Is Bayonetta 2 Suitable for Women?

facebooktwitterreddit

For those of you who haven’t noticed my slurry of Bayonetta based posts this week, last week I bought Bayonetta 2, and it’s awesome. I love the all out action scenes, I love the interesting, detailed and epic plot, and I love the little puzzles and secrets to be uncovered in each level; but most of all I just love Bayonetta herself.

While it would be so easy to scream misogyny at a game where the heroine has clothes made out of her own hair which disappear during battle to leave her naked except a sexy, silver, Borat-style mankini, I actually wish to do the opposite.  While the sequel contains more shots of Bayonetta’s crotch and perfect buttocks than I cared to count, and the original harnessed some salacious angel boob jiggle, Bayonetta’s own proportioned bosom seems to have been kept firmly in place. I believe that Platinum were not given true gender diverse credit when creating Bayonetta, both the character and the game, and that they were invented with women at least somewhere in the back of their minds.

In fact you could see Bayonetta as the ultimate Mary Sue; a sort of hyped up version of what developers think most game-playing women look like, the stereotypical, sexy nerd girl.

For someone who considers herself to be largely heterosexual, a strange feeling came over me the more I got to know Bayonetta. Having now completed both the original and the sequel, there was many parts of Bayonetta’s character that were extremely attractive to me. There is something intriguing in how she pretends to not care for the younger characters such as Loki or Cereza and then the cutscenes reveal a softer side to her hard outer shell, how she never needs or cares to explain herself or her actions, how she does everything with this awesome air of cool independence and yet at the same time loyal friendship. Most of all however, I  was captivated by how she is gorgeously sexy in an at once entirely conventional and completely unexpected way,  how she chooses to dress in these stunningly gorgeous outfits, how she knows how to both look fabulous and kick ass.

In fact you could see Bayonetta as the ultimate Mary Sue; a sort of hyped up version of what developers think most game-playing women look like, the stereotypical, sexy nerd girl.
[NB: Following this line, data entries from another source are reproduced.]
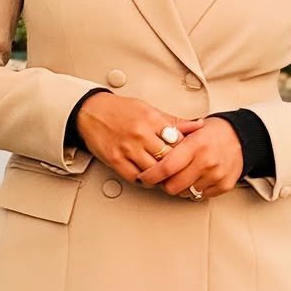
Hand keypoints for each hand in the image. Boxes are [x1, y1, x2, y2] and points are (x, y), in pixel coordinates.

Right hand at [75, 92, 203, 183]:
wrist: (91, 111)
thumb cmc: (121, 110)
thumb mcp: (150, 109)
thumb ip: (174, 121)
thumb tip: (199, 125)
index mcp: (151, 119)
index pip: (178, 141)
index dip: (187, 152)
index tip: (191, 157)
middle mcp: (140, 134)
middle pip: (167, 158)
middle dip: (177, 167)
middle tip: (184, 172)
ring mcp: (127, 148)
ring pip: (153, 170)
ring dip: (162, 176)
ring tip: (168, 177)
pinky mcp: (115, 160)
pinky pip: (135, 177)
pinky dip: (145, 181)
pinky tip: (150, 178)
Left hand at [134, 117, 243, 199]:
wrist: (241, 137)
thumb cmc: (212, 133)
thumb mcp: (191, 129)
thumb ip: (170, 141)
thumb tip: (148, 152)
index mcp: (196, 145)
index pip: (167, 167)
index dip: (151, 175)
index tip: (143, 178)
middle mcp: (207, 161)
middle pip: (173, 186)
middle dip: (164, 183)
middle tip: (163, 177)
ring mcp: (217, 175)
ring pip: (186, 193)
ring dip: (181, 186)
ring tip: (183, 174)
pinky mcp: (224, 185)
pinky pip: (200, 196)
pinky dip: (195, 189)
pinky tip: (196, 177)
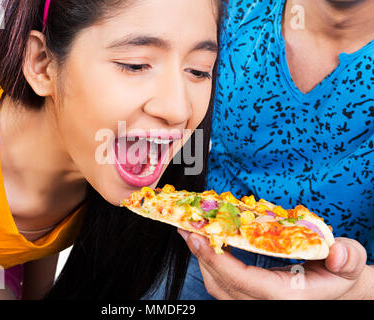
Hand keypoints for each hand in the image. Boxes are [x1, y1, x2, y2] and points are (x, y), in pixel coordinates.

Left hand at [178, 229, 371, 299]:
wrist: (334, 287)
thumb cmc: (338, 274)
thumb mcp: (349, 264)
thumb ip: (347, 259)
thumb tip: (337, 252)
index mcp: (286, 297)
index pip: (245, 283)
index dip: (219, 261)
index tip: (199, 238)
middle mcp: (265, 303)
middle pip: (223, 285)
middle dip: (201, 255)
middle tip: (187, 227)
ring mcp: (254, 301)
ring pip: (217, 286)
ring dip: (201, 258)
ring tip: (191, 231)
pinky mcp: (248, 295)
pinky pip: (221, 283)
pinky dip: (210, 262)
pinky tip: (205, 243)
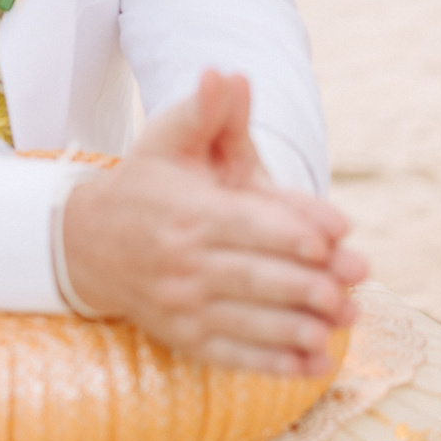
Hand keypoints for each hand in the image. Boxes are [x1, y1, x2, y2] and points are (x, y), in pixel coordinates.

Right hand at [61, 70, 367, 375]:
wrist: (86, 243)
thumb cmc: (145, 183)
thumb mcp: (167, 138)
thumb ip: (205, 111)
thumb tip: (226, 74)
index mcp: (189, 215)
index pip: (246, 226)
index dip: (292, 232)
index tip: (335, 238)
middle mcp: (184, 264)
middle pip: (254, 279)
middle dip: (307, 286)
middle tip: (353, 290)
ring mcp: (182, 306)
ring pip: (247, 323)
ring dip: (298, 329)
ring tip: (341, 326)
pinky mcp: (184, 337)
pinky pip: (232, 356)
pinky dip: (273, 365)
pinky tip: (314, 366)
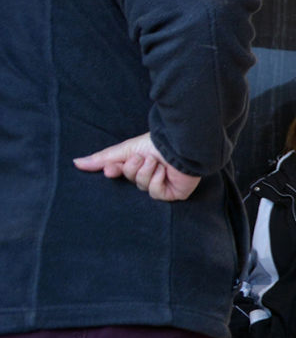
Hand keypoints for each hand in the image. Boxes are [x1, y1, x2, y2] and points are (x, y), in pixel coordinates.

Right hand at [73, 133, 199, 200]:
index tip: (112, 169)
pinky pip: (155, 192)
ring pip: (142, 186)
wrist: (178, 144)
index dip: (115, 171)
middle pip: (130, 180)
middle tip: (143, 158)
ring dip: (146, 171)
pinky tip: (165, 171)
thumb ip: (102, 159)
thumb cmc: (155, 143)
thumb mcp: (124, 150)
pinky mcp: (173, 193)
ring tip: (156, 161)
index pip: (119, 173)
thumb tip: (76, 163)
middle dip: (133, 168)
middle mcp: (150, 175)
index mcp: (138, 165)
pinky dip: (157, 180)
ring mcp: (162, 185)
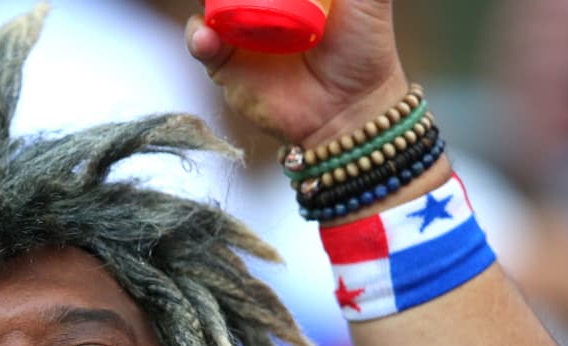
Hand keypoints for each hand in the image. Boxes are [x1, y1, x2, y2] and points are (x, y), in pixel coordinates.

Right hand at [185, 0, 407, 146]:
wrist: (348, 112)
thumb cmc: (363, 56)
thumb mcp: (368, 1)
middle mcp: (264, 6)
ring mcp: (241, 34)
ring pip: (211, 5)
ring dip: (208, 0)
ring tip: (214, 2)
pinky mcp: (226, 65)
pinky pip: (201, 43)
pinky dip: (198, 37)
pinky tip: (207, 37)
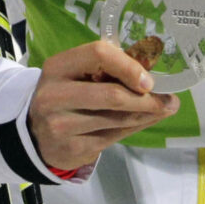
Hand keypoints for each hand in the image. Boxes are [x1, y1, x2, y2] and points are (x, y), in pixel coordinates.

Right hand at [25, 40, 177, 178]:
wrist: (34, 133)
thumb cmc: (65, 96)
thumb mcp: (75, 75)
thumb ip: (107, 71)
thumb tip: (154, 74)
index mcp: (58, 67)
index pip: (98, 54)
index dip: (129, 66)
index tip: (149, 79)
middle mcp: (55, 95)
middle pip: (112, 95)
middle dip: (147, 99)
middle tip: (170, 100)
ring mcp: (61, 125)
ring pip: (118, 119)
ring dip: (148, 114)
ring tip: (165, 109)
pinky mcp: (72, 148)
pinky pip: (114, 137)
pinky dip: (135, 128)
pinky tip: (145, 121)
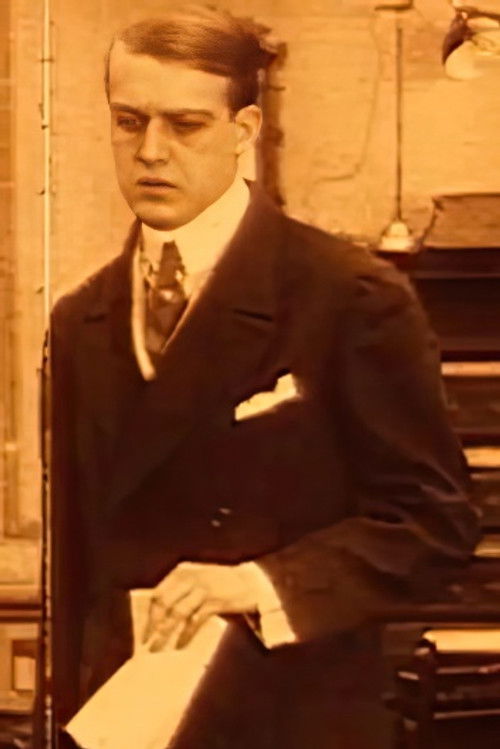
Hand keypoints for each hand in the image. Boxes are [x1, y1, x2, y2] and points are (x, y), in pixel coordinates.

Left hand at [142, 561, 259, 650]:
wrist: (253, 580)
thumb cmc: (221, 583)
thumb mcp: (197, 580)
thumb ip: (180, 592)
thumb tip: (158, 615)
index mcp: (181, 572)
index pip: (157, 594)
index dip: (148, 614)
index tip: (143, 631)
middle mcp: (189, 578)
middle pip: (164, 604)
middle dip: (154, 625)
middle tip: (147, 643)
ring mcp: (202, 589)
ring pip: (177, 613)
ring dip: (166, 633)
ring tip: (159, 648)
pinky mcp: (215, 601)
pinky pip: (195, 620)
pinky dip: (186, 634)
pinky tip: (180, 645)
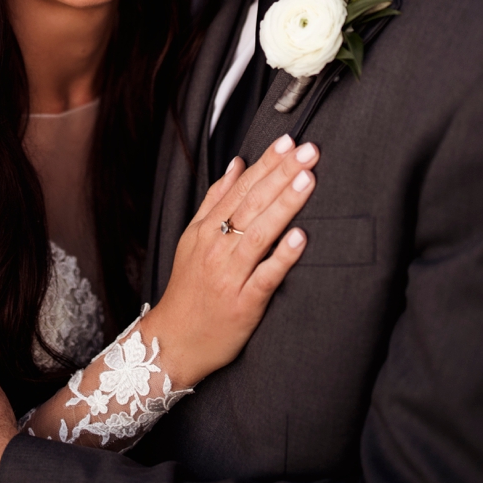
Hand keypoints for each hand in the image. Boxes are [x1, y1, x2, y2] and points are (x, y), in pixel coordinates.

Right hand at [140, 135, 316, 386]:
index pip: (241, 187)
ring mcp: (229, 275)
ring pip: (260, 233)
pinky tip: (299, 237)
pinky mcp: (243, 304)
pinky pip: (265, 277)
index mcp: (205, 229)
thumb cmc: (188, 288)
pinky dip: (281, 256)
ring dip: (284, 204)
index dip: (267, 163)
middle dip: (282, 173)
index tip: (289, 141)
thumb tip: (238, 163)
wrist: (173, 341)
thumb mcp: (192, 238)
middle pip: (252, 203)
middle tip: (309, 150)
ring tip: (307, 180)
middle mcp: (216, 247)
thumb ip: (215, 200)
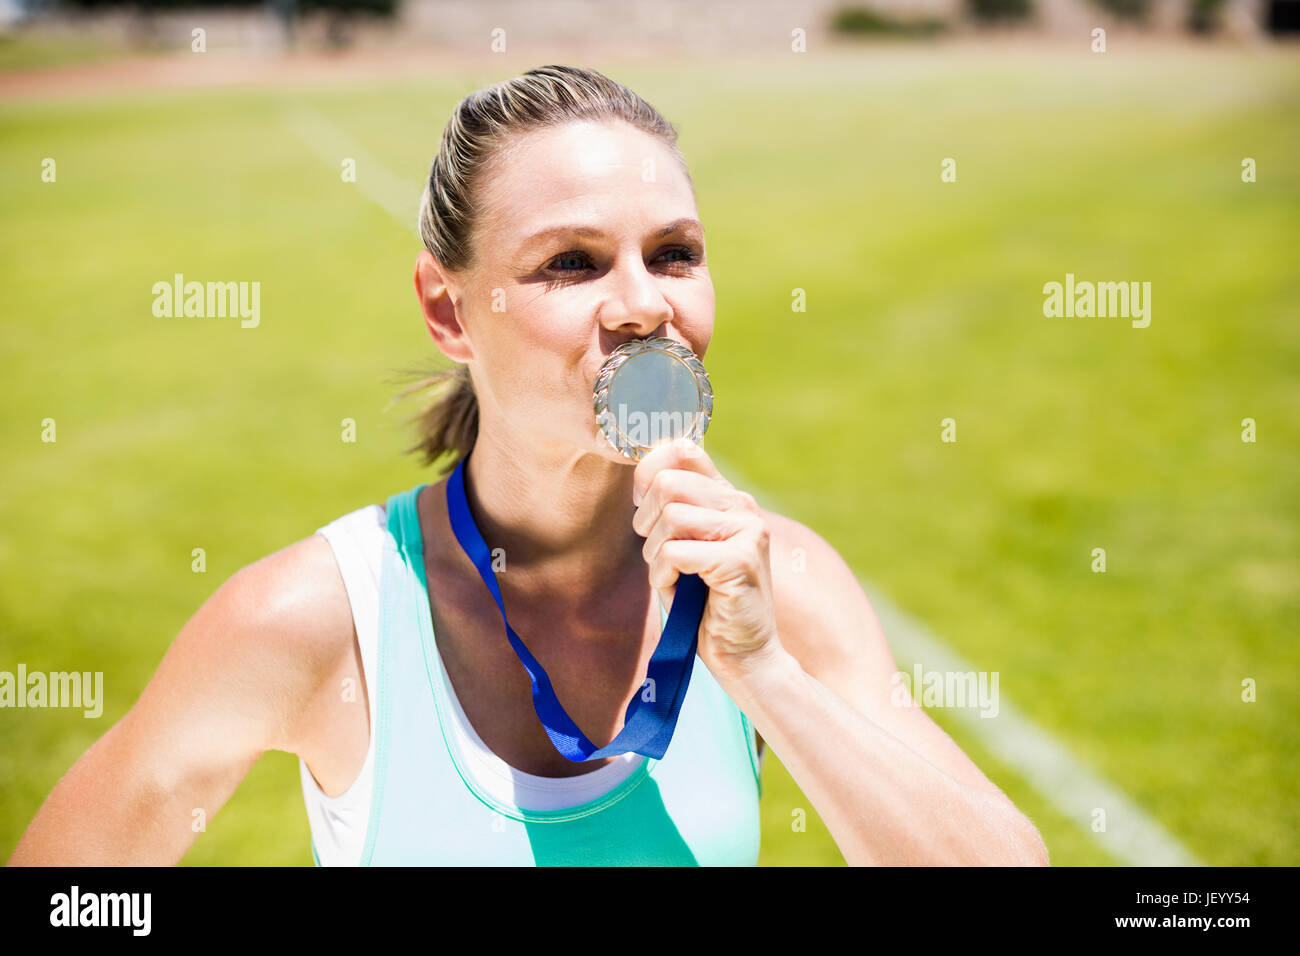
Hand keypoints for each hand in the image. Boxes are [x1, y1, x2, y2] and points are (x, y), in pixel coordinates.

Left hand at [632, 438, 783, 685]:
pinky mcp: (741, 560)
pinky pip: (676, 552)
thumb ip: (673, 509)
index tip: (643, 505)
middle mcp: (742, 507)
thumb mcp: (685, 546)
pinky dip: (665, 574)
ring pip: (670, 517)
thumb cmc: (705, 603)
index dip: (649, 472)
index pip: (684, 451)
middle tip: (657, 551)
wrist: (742, 654)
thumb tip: (644, 476)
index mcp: (729, 498)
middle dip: (646, 521)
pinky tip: (681, 589)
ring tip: (672, 575)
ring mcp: (747, 531)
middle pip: (668, 483)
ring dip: (656, 553)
And while racial diversity isn’t clearly played out (though one could argue that Bayonetta could be either White, Asian, or Mixed race) players like me with long blonde hair and blue eyes can identify further by playing as Jeanne, who shares all of Bayonetta’s perfect personality traits. Despite the pair treating almost everyone they know like dirt at some point in the story, they are still best of friends with them at the end of it all. Bayonetta receives affection, and yet rarely gives it, she is the holder of power.

Yet no matter how idolised Bayonetta may seem, or how much the game could appeal to women, with its dressing up capabilities and its extremely simplified easy mode, which lets you play through the game without worrying about using continues and being sent back to the last save point, Bayonetta just doesn’t appeal to women. I pointed out in a previous article about how most women don’t play video games, and yet the number still don’t add up.

While I don’t have huge amounts of statistical data; of the absolute keenos who watched the whole playlist of the first Bayonetta 2 Let’s Plays available online, just 8% of them were women. And while male is the default gender of the internet, the vast majority of discussion going on about the release seems to be between males. It was suggested to me that most women don’t play video games because they have never picked up a game in their life, and much like drug dealers we would just need to get them hooked onto one gateway game to get them addicted for life.

Women of the internet I am throwing down the gauntlet. If you have never played a video game properly then, come October, go into your local game store and  play a demo of Bayonetta 2. Stand there for the whole 30 minutes it takes you to complete the prologue, not caring what anyone else in the store thinks or feels and simply revel in the glory. You just might discover something you kind of like.